The person answering may even decide on a shorter response in order to avoid sharing too much of their personal life. The tone of the response could be personal, polite, ironic, humorous, and so on, as well as depending on those factors. The person you are greeting is not going to respond in an honest way, because it is just the way things are in this society. When I have taken time to ask about someones real relationship, I have been surprised that people have given me answers beyond what is expected of them.
This question recognizes it is been awhile since we last spoke, and that it is necessary to make up lost ground. There are ways to answer this in a quick, concise manner, as well as others which elaborate on the length of time that has passed since the last time you saw each other. Longer answers are best to recap the major events that happened since the last time you spoke with someone.

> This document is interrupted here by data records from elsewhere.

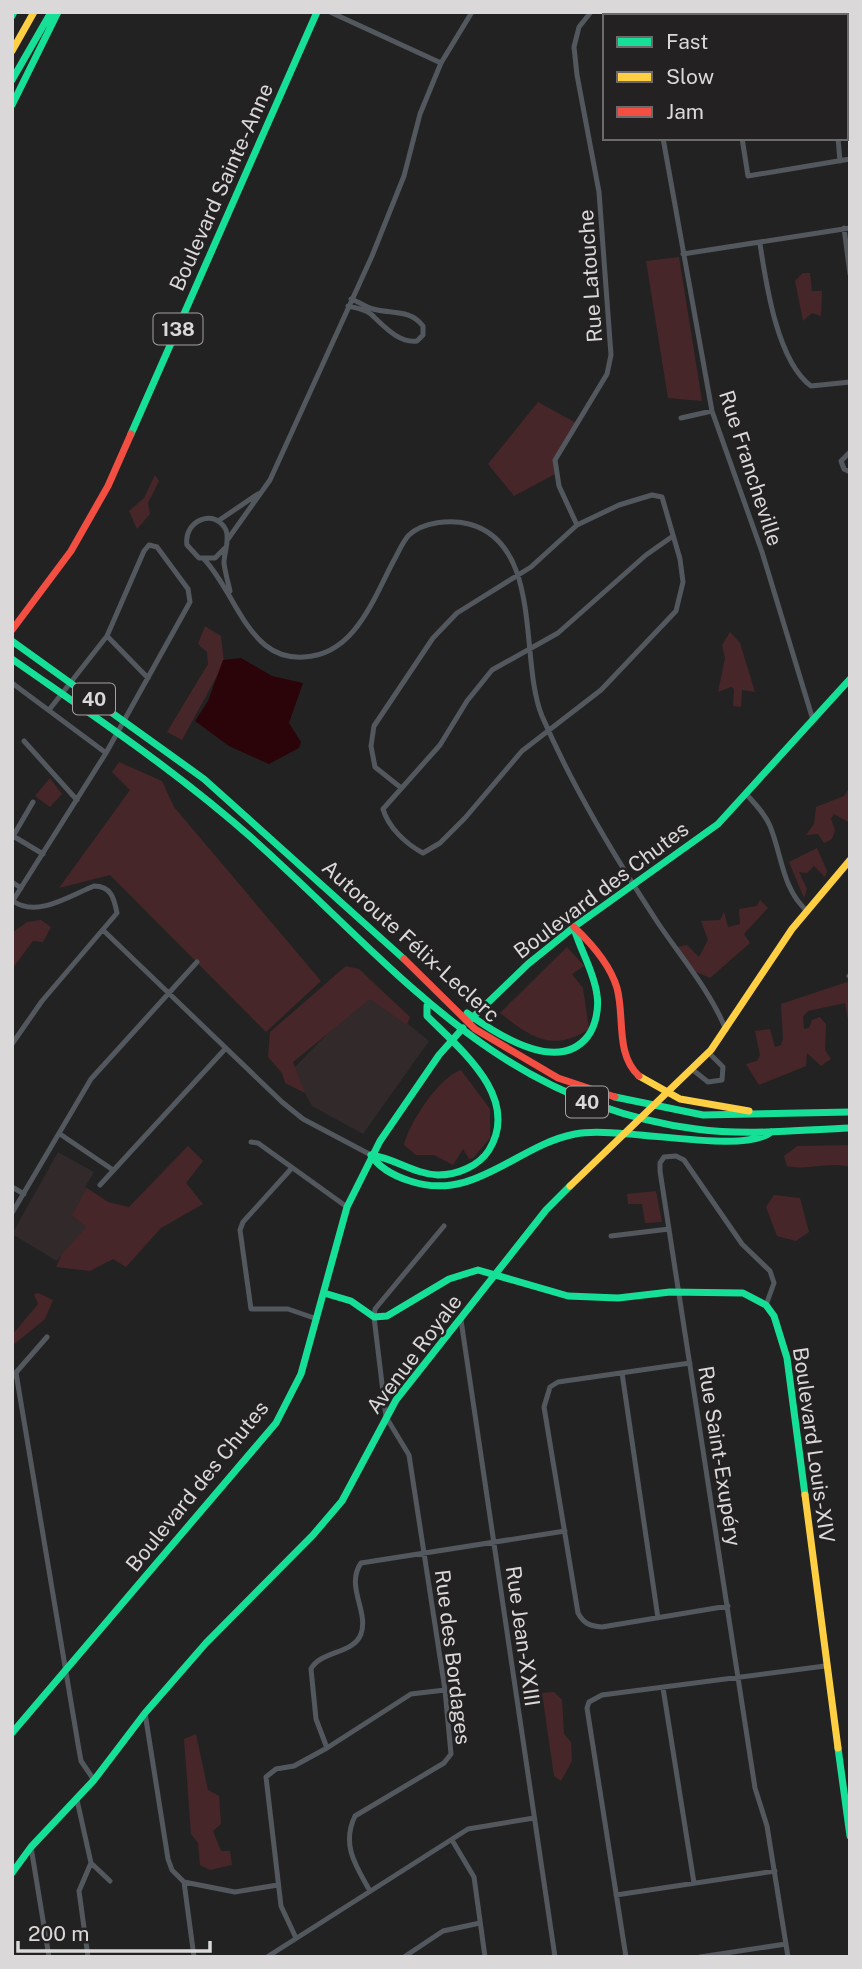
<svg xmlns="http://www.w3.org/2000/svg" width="862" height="1969" font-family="'Public Sans',sans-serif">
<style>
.built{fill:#31292a}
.green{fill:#472629}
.water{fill:#2b040a}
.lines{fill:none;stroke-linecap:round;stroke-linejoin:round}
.street{stroke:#52585e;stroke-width:5}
.fast{stroke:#16e098;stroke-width:7}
.slow{stroke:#ffcf43;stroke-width:7}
.jam{stroke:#f24e42;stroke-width:7}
.labels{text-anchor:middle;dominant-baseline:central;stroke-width:5;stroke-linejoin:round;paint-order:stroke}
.shield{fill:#242122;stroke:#a3a1a1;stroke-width:2}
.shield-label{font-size:19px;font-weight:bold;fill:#dad8d8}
.street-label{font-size:21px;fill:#dad8d8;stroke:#242122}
</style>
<rect width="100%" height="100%" fill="#232222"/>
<path class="built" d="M368,992L429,1041L363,1134L312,1106L292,1070Z
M58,1152L94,1172L85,1187L108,1202L57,1261L12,1234Z"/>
<path class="green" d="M679,257L702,401L668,398L646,261Z
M803,273H810L812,291H822L821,316L812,313L803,321L795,281Z
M538,402L576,423L555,460V474L514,496L488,464Z
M155,475L159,481L148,503L150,514L137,529L129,511L144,498Z
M205,626L221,636L224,663L182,740L167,732L208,664L207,652L198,644Z
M730,632L740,643L755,692L742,690L741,707L733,706L734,689L731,687L718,692L725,658L722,645Z
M119,762L162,781L174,807L321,981L266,1032L110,875L59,888L130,790L112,772Z
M50,778L62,794L50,807L35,796Z
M850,787V823L834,814L831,819L835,830L832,839L824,843L818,834L806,835L814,824L816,807L844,796Z
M817,848L827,871L825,877L814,866L807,873L799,872L807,889L804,898L789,862Z
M760,900L768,908L744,934L750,943L710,978L694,971L677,947L687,945L699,957L708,940L701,921L720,920L724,912L728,927L740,924L739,909L757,906Z
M41,920L51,927L43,942L33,941L12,969V933L27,922Z
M567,947L584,966L572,974L583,988L589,1029C553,1053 530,1037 500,1013Z
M346,966L359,969L410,1017L407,1025L370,999L293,1062L305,1093L285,1083L282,1073L268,1057L270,1032Z
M850,981V1030L845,1003L808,1011L803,1017L804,1029L809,1028L812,1020L820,1017L826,1024L825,1050L831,1059L821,1066L807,1053L806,1066L759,1085L746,1064L757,1061L760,1055L755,1031L770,1029L775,1047L781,1045L783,1039L781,1004Z
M461,1070L490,1109V1138L473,1158L469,1159L463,1149L453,1165L434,1155H416L404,1145C409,1123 439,1077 461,1070Z
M850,1145V1167C826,1161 809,1171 787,1166L784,1156L797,1146Z
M188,1146L203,1161L186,1183L203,1204L161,1228L126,1267L113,1259L90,1271L56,1267L62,1254L86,1227L72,1215L87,1188L108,1202L129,1207Z
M656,1191L662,1222L645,1223L642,1204H628L627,1194Z
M774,1195L800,1198L809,1232L796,1241L777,1236L766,1207Z
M38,1293L53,1300L45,1319L12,1346V1335L38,1304L34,1294Z
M554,1692L562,1700L564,1734L571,1742L572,1761L561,1781L554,1776L542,1693Z
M196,1734L208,1790L219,1796L221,1824L213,1831L221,1851H230L232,1865L210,1870L200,1865L198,1843L191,1834L184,1739Z"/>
<path class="water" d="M241,658L272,676L303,683L289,723L301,742L299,748L269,764L229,746L195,721L208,701L223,660Z"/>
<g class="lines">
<path class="street" d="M330,12L441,63L472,12
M641,12V16
M719,12V16
M663,138L712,411L762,552L813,720
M742,138L748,176L850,159
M838,138L840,161
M844,228L850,274
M760,244C766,283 777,361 811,386L850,382
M683,254L850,228
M348,306C357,308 368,310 374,317C386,328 399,343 417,341L423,335V326C410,309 391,314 373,309C366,307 359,302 351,299
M681,418L712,411
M850,452L841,461L844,469L850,472
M218,521L258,494
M577,525L559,486L555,460L607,374L611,355L599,192L577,75L574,47L579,27L591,12
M228,539L270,480L372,256L404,176L420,114L441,63
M225,548L215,558H199L187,545C183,521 215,507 226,530C230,541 224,552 224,563C225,572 228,582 230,591
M204,559C228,585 239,623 265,645C276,654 289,658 304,657C354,655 373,600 393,562C398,554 402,542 409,535C423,522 450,519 469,524C544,544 519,661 542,716C573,788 615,857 658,923C681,957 711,992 726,1030
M107,636L148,678
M12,683L106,753
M24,741L77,800
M400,787L375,767L371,746L374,726L433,638L457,613L531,567L577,525L619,505L652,495L662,497L680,559L683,582L676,611L601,690L522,751L465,818L440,843L423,853C406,844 388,827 383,809L440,745L467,701L492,670L558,633L646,555L673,536
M747,795C756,805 765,814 770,826C782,855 782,889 807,911
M13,836L43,854
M12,838L33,802
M12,882L21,888
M12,902L106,753L190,602L188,589L157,547L149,545L144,551L107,636L49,710
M104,931L282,1102L303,1119L371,1155
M849,976L850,975
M12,1044L42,1001L117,913C114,898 111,886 94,886C69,896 37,918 13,901
M693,1070L708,1082L722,1080L723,1067L708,1052
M60,1134L113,1170
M251,1142L258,1143L347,1207
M291,1169L243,1222L240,1230L251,1309H288L317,1319
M100,1185L226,1048
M12,1187L24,1194
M12,1213L91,1079L197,962
M611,1236L669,1229
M766,1305L774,1283L770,1271L742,1244L684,1160L676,1156L664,1157L660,1163V1171L755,1788L767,1826L788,1957
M461,1320L555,1957
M690,1363L558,1382L550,1387L544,1407L578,1613C584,1624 590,1626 602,1627L728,1606
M16,1373L78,1744L81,1761L94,1780
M622,1373L658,1618
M12,1377L47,1337
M663,1688L694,1883
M145,1713L168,1859L172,1870L184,1882L194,1957
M327,1748L316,1719L311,1669C321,1650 353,1655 361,1634C369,1611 345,1586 361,1563L565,1531
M77,1800L91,1863L79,1891L88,1957
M452,1840L474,1877L485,1957
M31,1847L49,1957
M91,1863L110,1881
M184,1882L235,1892L278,1885
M370,1891C356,1866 341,1845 355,1816L444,1763L451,1754L445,1690L409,1455L386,1417L374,1317L375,1309L444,1226
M616,1895L775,1871
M296,1938L281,1906L266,1777L276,1769L294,1766L327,1748L411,1694L445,1690
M267,1957L468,1829L534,1818
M404,1957L443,1931L480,1923
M626,1957L587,1708L589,1702L602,1695L825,1666
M700,1957L786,1944"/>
<path class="fast" d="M12,16L14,12
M12,80L50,14
M12,105L58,12
M131,434L317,12
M12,641L204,779L404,959
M12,659C95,717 178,772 254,840C394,965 496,1103 696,1129C747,1136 799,1130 850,1128
M467,1013C496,1034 558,1075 588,1036C596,1025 599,1008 597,995C594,971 580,950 574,928
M471,1019L528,964L574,927L718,824L850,679
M615,1097L703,1115L850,1112
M371,1155C380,1169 394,1176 410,1181C474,1203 517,1145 575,1134C619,1125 743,1156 771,1132
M371,1155C394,1158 414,1174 438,1175C457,1175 479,1166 489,1150C521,1098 461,1050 427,1016V1006
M324,1293L351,1301L374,1317L387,1316L449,1279L478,1270L568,1296L618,1298L670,1292L743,1293L766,1305L774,1316L787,1358L805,1495
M12,1733L276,1423L301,1374L347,1207L380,1141L439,1055L463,1028
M838,1748L850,1836
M12,1873L31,1847L94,1780L145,1713L206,1643L313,1535L342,1501L396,1400L546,1210L570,1186"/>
<path class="slow" d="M12,51L34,12
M639,1076L680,1099L749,1111
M570,1186L711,1050L792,929L850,860
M805,1495L838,1748"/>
<path class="jam" d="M12,630L71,551L108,486L131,434
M574,927C592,944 610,964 617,988C625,1017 615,1054 639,1076
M404,959L475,1029L558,1078L615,1097"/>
</g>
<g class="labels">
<g class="shield">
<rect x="153.5" y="313.5" width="49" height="31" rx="5"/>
<rect x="73" y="683.5" width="42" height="31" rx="5"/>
<rect x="566" y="1086.5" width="42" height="31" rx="5"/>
</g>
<g class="shield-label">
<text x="178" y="329">138</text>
<text x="94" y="699">40</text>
<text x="587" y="1102">40</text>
</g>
<g class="street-label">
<text transform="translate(221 187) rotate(-66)">Boulevard Sainte-Anne</text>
<text transform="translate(590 276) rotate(-94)">Rue Latouche</text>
<text transform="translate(751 468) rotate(72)">Rue Francheville</text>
<text transform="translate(601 890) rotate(-37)">Boulevard des Chutes</text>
<text transform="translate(411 941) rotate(42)">Autoroute Félix-Leclerc</text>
<text transform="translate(414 1354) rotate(-53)">Avenue Royale</text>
<text transform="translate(814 1445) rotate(82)">Boulevard Louis-XIV</text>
<text transform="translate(720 1456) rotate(81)">Rue Saint-Exupéry</text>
<text transform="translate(197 1486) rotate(-51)">Boulevard des Chutes</text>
<text transform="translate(523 1636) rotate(82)">Rue Jean-XXIII</text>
<text transform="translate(453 1657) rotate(83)">Rue des Bordages</text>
</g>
</g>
<rect width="862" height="1969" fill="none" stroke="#dad8d8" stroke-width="28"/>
<rect x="603" y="14" width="245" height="126" fill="#242122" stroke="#6d6a6b" stroke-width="2"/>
<rect x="617" y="37" width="35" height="10" fill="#16e098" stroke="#6d6a6b" stroke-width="2"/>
<text x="666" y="49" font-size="21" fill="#dad8d8">Fast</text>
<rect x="617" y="72" width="35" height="10" fill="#ffcf43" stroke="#6d6a6b" stroke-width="2"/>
<text x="666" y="84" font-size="21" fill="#dad8d8">Slow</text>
<rect x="617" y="107" width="35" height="10" fill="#f24e42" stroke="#6d6a6b" stroke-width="2"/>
<text x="666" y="119" font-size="21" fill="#dad8d8">Jam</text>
<path d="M18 1941v10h192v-10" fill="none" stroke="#dad8d8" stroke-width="3.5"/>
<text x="28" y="1941" font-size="21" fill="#dad8d8" stroke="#242122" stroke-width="5" paint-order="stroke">200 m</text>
</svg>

Here are a few challenges that often come up in asking and answering questions, as well as tactics to deal with them.
Dodging, or answering the question that you would like to have been asked, can be effective in helping you to protect the information that you would prefer to keep private, as well as build a good rapport with the person who is having the conversation, particularly if you are speaking in an articulate way. It is best used with a partner with whom you have spent lots of time, but can work even if your crush is also interested in you and likes that type of language. Just like with the previous two responses that we looked at here, the pitch of your voice may alter meaning a bit . Each player may read through the questions and mark answers as things they actually did.
You can use the Present Perfect for things that are still continuing into the present, or Past Simple for things that are ending in a previous time.